Ohio gets 'D' in safety report on preventable deaths, injuries

Ohio isn’t a particularly safe place, especially on the road or at home.

The situation is a bit better in the workplace.

Overall, the state gets a “D” and ranks 38th among the 50 states and Washington, D.C., for safety policies or actions that could be preventing injuries and deaths, according to a National Safety Council report released this week.

Grades aren’t based on the number of people who have died.

The council, based near Chicago, said 146,000 preventable deaths and 40.6 million preventable injuries occur in the country each year, and more than half of them occur at home. Preventable injuries from motor-vehicle crashes, guns, fires, drownings and drug overdoses cost society more than $ 850 billion a year.

In Ohio, the report identified 6,844 preventable deaths in 2015, a number that probably increased last year because of a surge in drug overdoses.

“Unfortunately, what this uncovered is not surprising. We know preventable deaths are at all-time high,” said Tatyana Warrick, a council spokeswoman. “We lose 146,000 people every year (from) deaths that are predictable, preventable and avoidable.”

The report is the first by the council.

“It is a snapshot in time. We hope this report provides useful guidelines for lawmakers at all levels and all those working in this space in trying to eliminate preventable deaths,” Warrick said.

Ohio officials are still looking at the report.

“Additional insight into important health and safety issues like these can help inform efforts to address them at the state and local levels,” said Russ Kennedy, spokesman for the Ohio Department of Health. 

No state received an “A” in the report; seven states and Washington, D.C., got a “B.” The report gave 17 states a “C,” 15 states a “D” and 11 states an “F.”

Ohio ranked 42nd in road safety, 29th in home and community safety and 19th in workplace safety.  

Ohio gets poor marks for policies on seat belts and child passengers and for not requiring all motorcyclists and young bicyclists to wear helmets.

Traffic deaths and injuries in Ohio and nationally have been increasing in the past few years, although the numbers remain lower than in earlier periods.

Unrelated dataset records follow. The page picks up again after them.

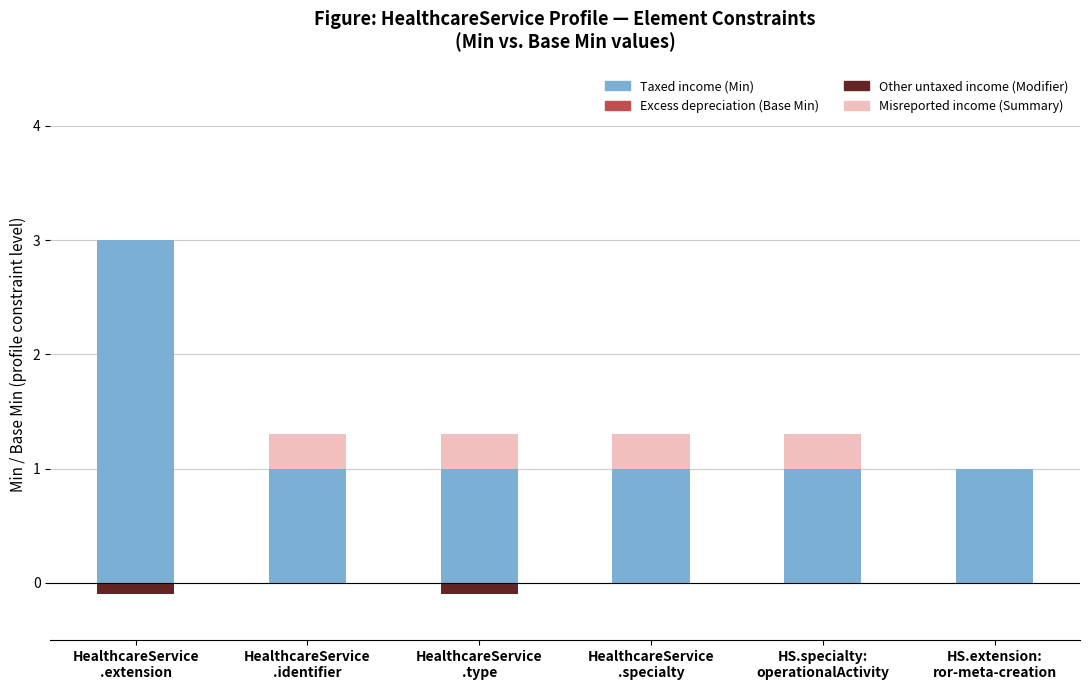

Reading left to right, list all the values displayed in this chart.

Taxed income: 3.0	1.0	1.0	1.0	1.0	1.0
Excess depreciation: 0.0	0.0	0.0	0.0	0.0	0.0
Misreported income: 0.0	0.3	0.3	0.3	0.3	0.0
Other untaxed income: -0.1	0.0	-0.1	0.0	0.0	0.0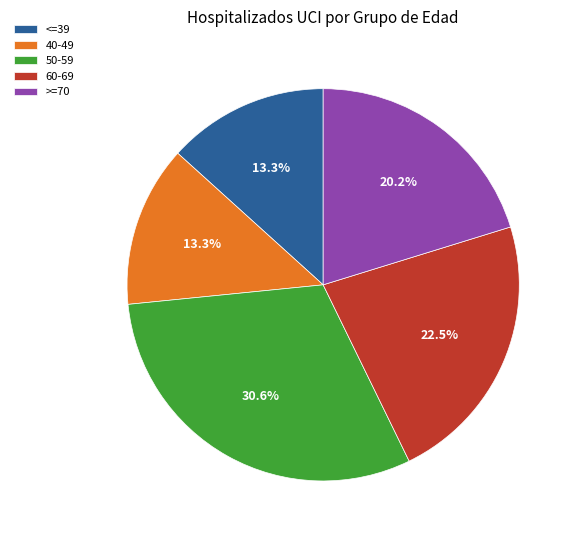

To the nearest percent, what percentage of the pie is 40-49?

13%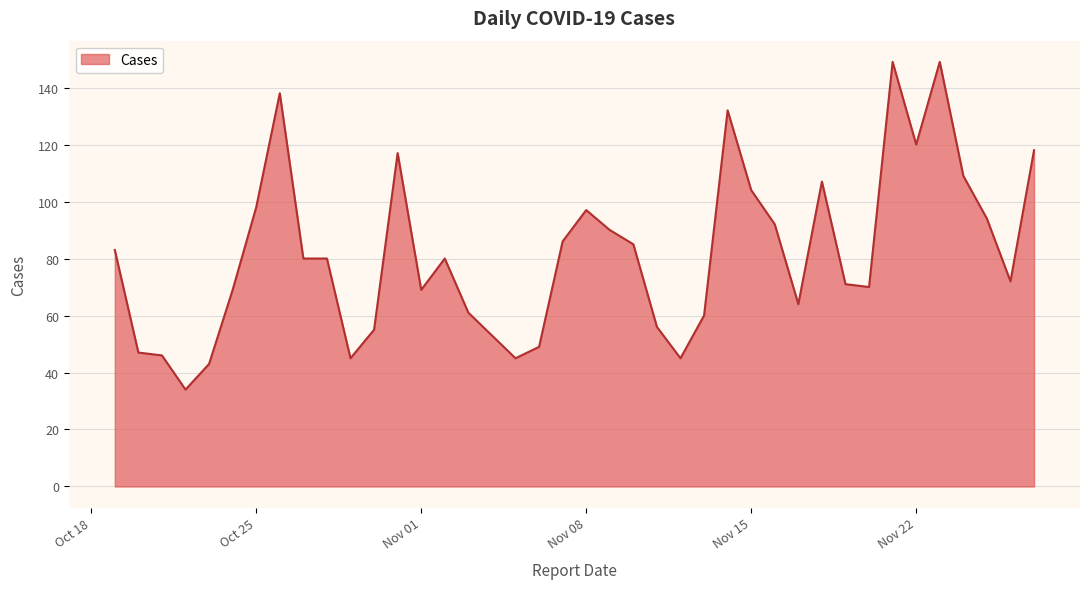

What is the minimum value shown in the chart?

34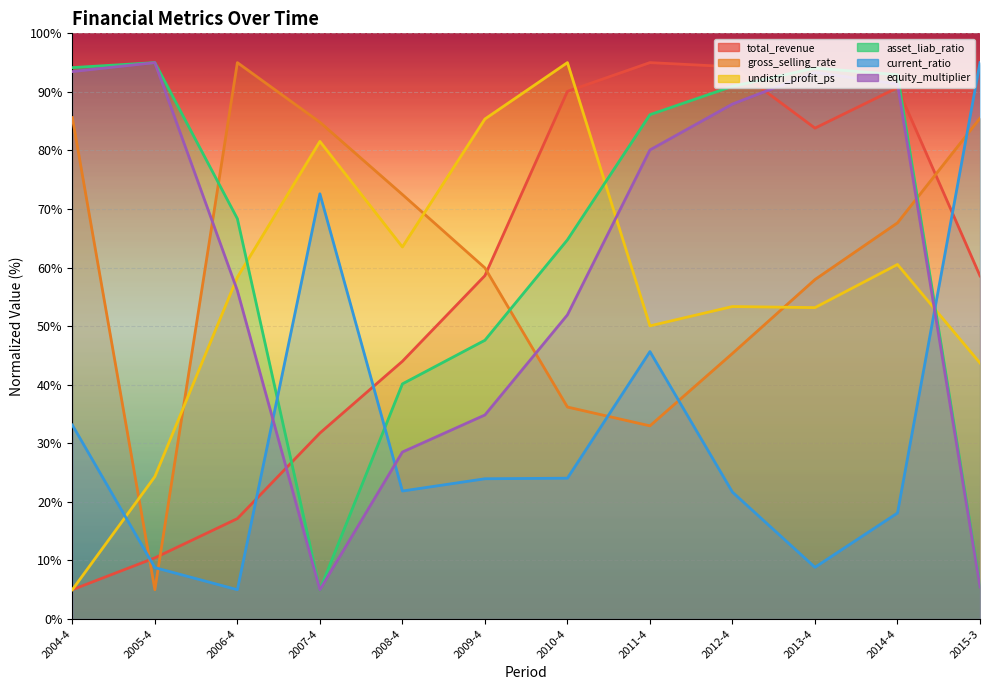

In gross_selling_rate, how many points are lower than both neighbors (excluding endpoints)?

2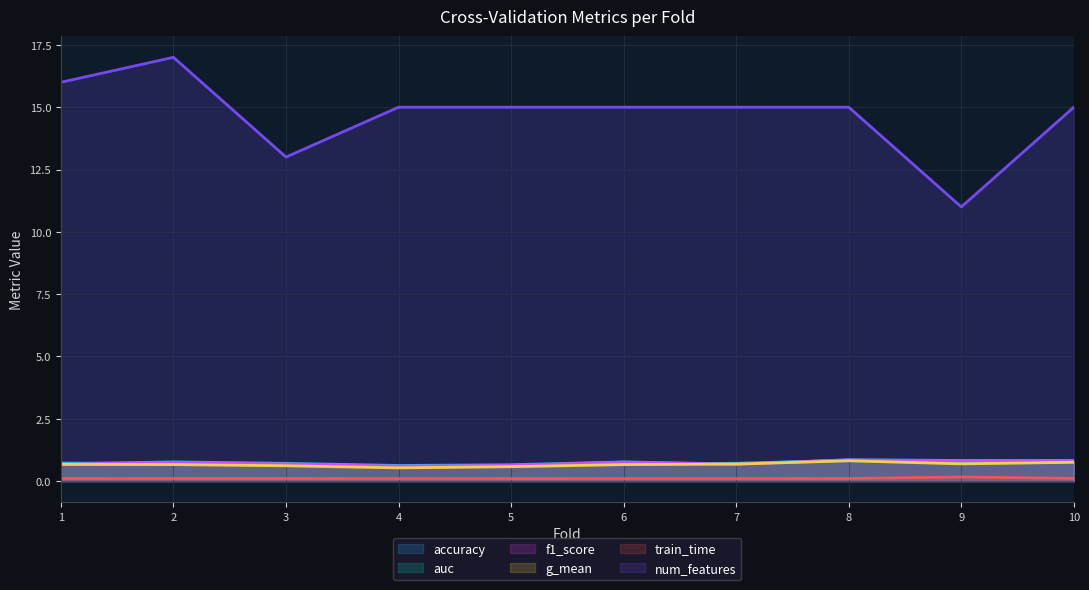

Reading right to left, what are all the values shown in this chart?

accuracy: 0.8	0.8	0.9	0.7	0.8	0.7	0.6	0.7	0.8	0.7
auc: 0.8	0.7	0.8	0.7	0.7	0.6	0.6	0.7	0.7	0.7
f1_score: 0.8	0.8	0.9	0.7	0.8	0.6	0.6	0.7	0.8	0.7
g_mean: 0.8	0.7	0.8	0.7	0.7	0.6	0.5	0.6	0.7	0.7
train_time: 0.1	0.2	0.1	0.1	0.1	0.1	0.1	0.1	0.1	0.1
num_features: 15.0	11.0	15.0	15.0	15.0	15.0	15.0	13.0	17.0	16.0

“The last six years have been the safest ever on Ohio’s roads,” the Ohio Department of Public Safety said in a statement citing its “many prevention, education and enforcement efforts.”

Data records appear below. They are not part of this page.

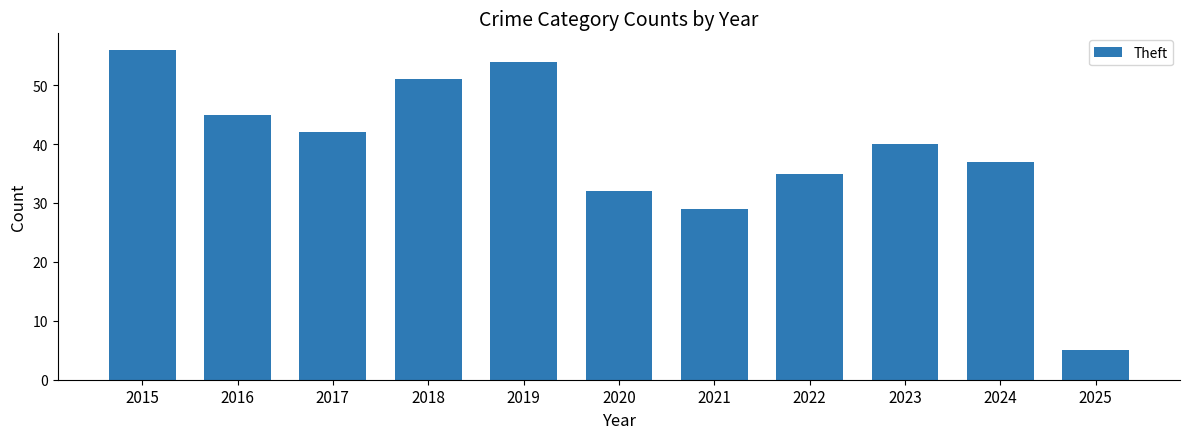

Reading left to right, list all the values displayed in this chart.

2015=56	2016=45	2017=42	2018=51	2019=54	2020=32	2021=29	2022=35	2023=40	2024=37	2025=5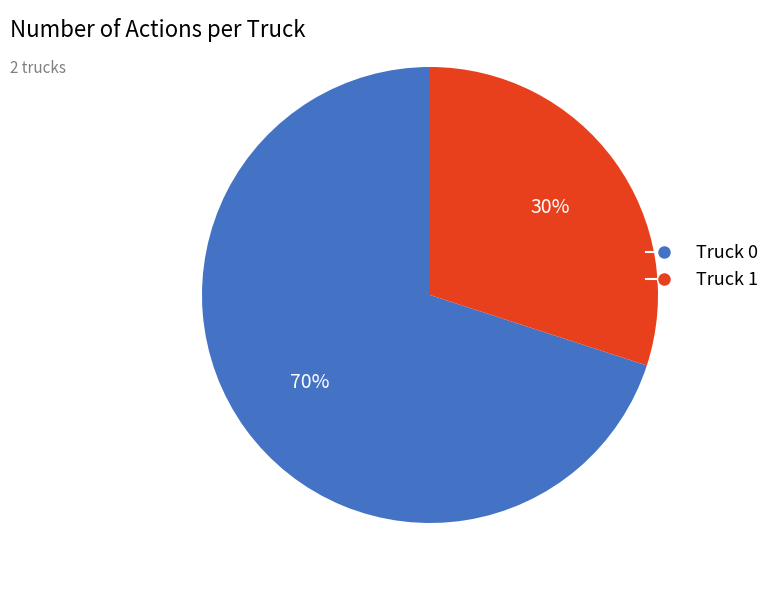

Which category accounts for the majority?

Truck 0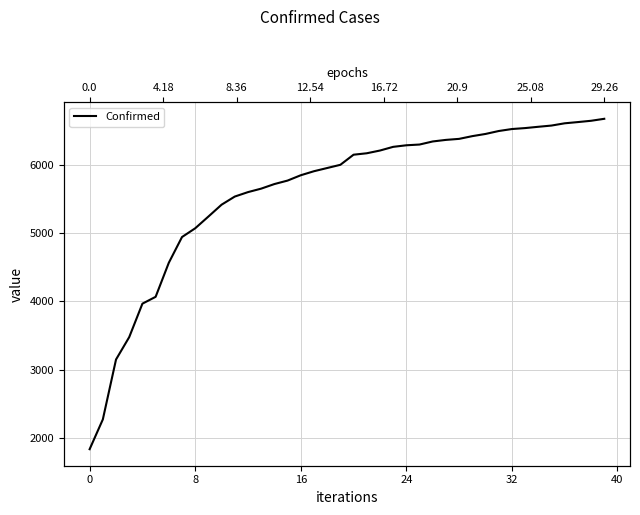

What is the change in value from 23 to 26?

+79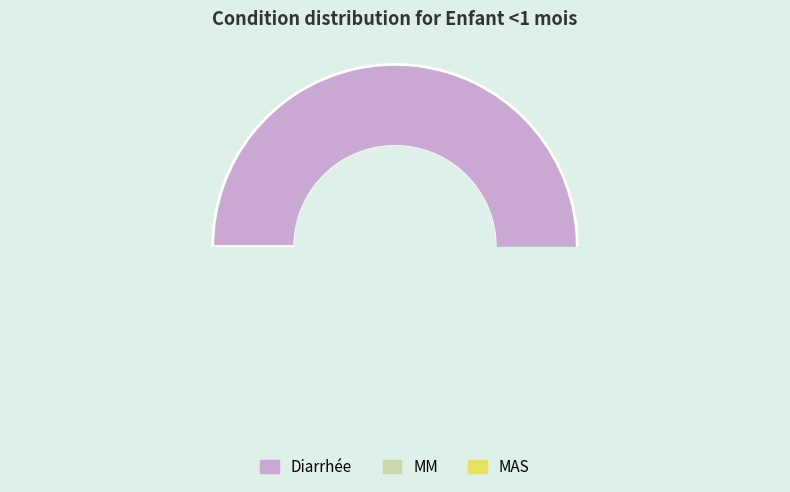

Which slice represents more than half of the pie?

Diarrhée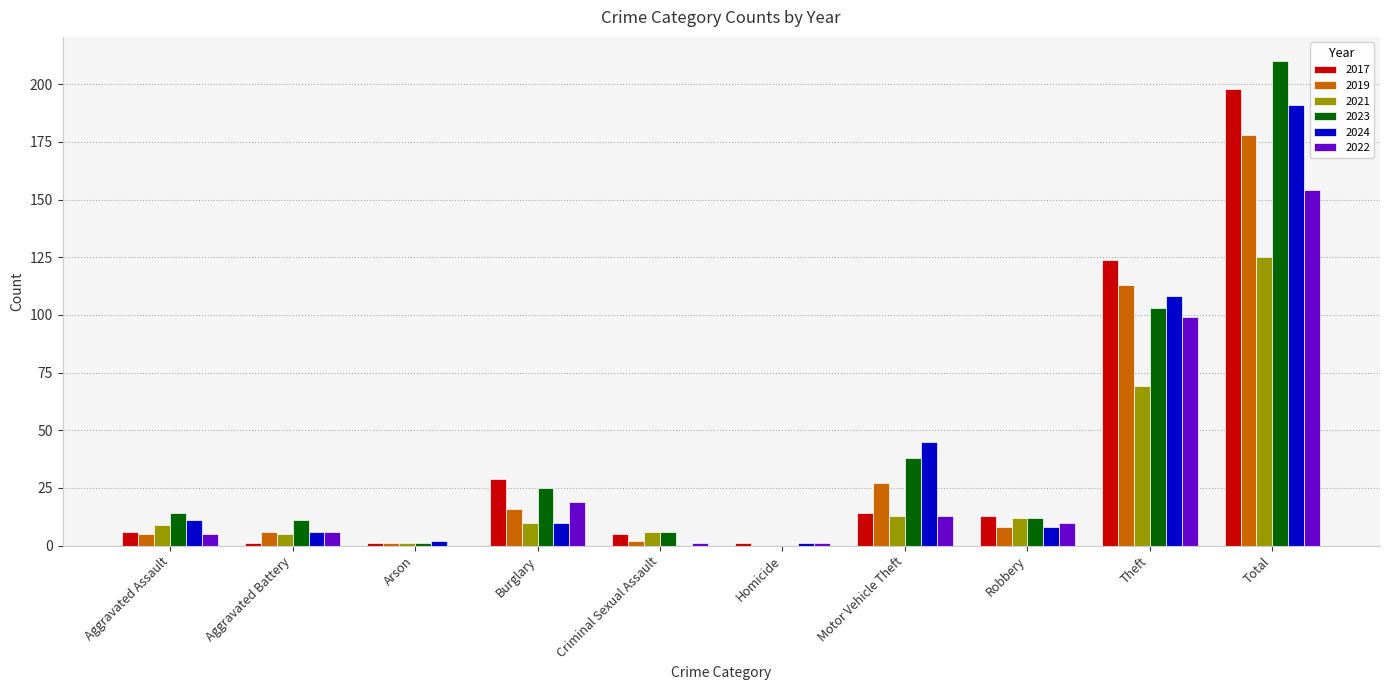

Which category has the highest value in the 2022 series?

Total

For home and community safety, the state rates poorly regarding policies that could improve gun safety, reduce death and injury from house fires and prevent drownings.

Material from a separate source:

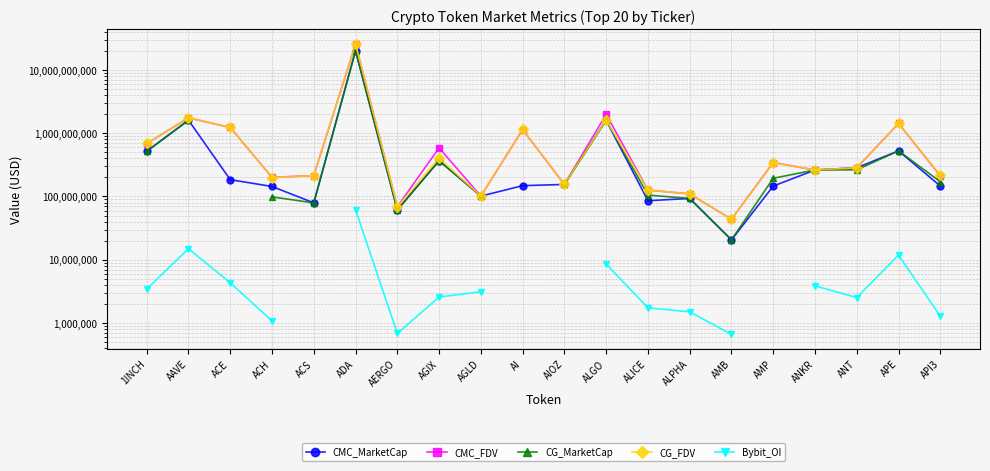

What is the value of the CG_FDV point at the 1st from the left?

688310651.0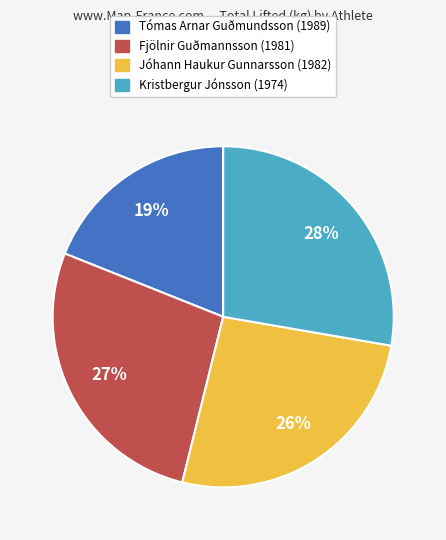

To the nearest percent, what is the combined percentage of Jóhann Haukur Gunnarsson (1982) and Tómas Arnar Guðmundsson (1989)?

45%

That category also includes drug overdoses, which have skyrocketed in Ohio in recent years, killing at least 4,149 people in 2016, according to data compiled by The Dispatch. Deaths from overdoses this year are running ahead of last year’s pace.

But the report is more focused on policy than deaths and gives credit to the state for taking steps to regulate opioids and pain-management clinics.

In home safety, the state gets credit for programs meant to reduce falls by older adults. Falls are the top reason that patients end up at OhioHealth Grant Medical Center, said Anne Goodman, the hospital’s injury-prevention coordinator.

“Among the elderly, they are costly and deadly,” she said.

The state’s best scores are in workplace safety. Ohio fared well in the ranking for workers’-compensation benefits and is given credit for developing programs for worker safety, health and well-being.